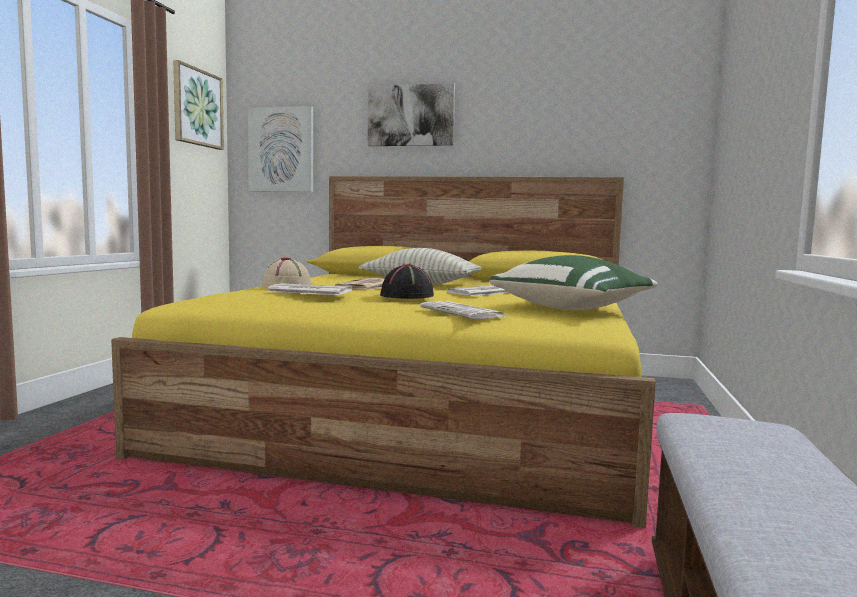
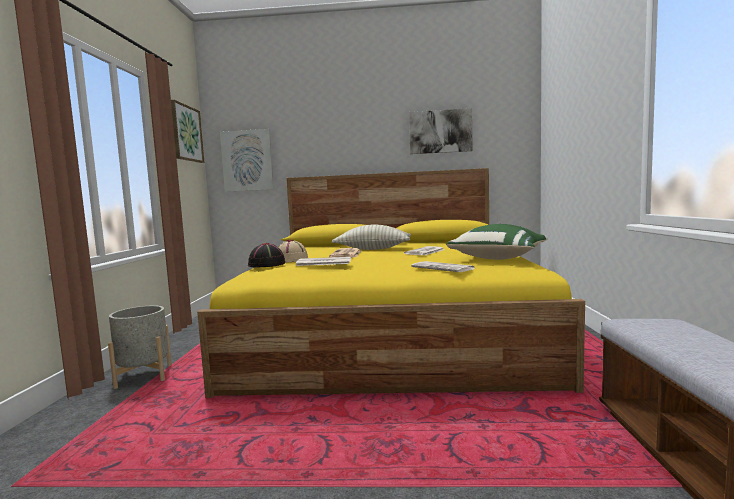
camera: 10 degrees left, 0 degrees up
picture [368,83,455,146] -> picture moved to [409,108,473,154]
black hat [380,264,434,299] -> black hat moved to [248,243,285,268]
none -> grey planter [108,305,172,389]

* _TASK_
All of the material above is to be copied exactly, except for its images.

* _TASK OUTPUT_
camera: 10 degrees left, 0 degrees up
picture [368,83,455,146] -> picture moved to [409,108,473,154]
black hat [380,264,434,299] -> black hat moved to [248,243,285,268]
none -> grey planter [108,305,172,389]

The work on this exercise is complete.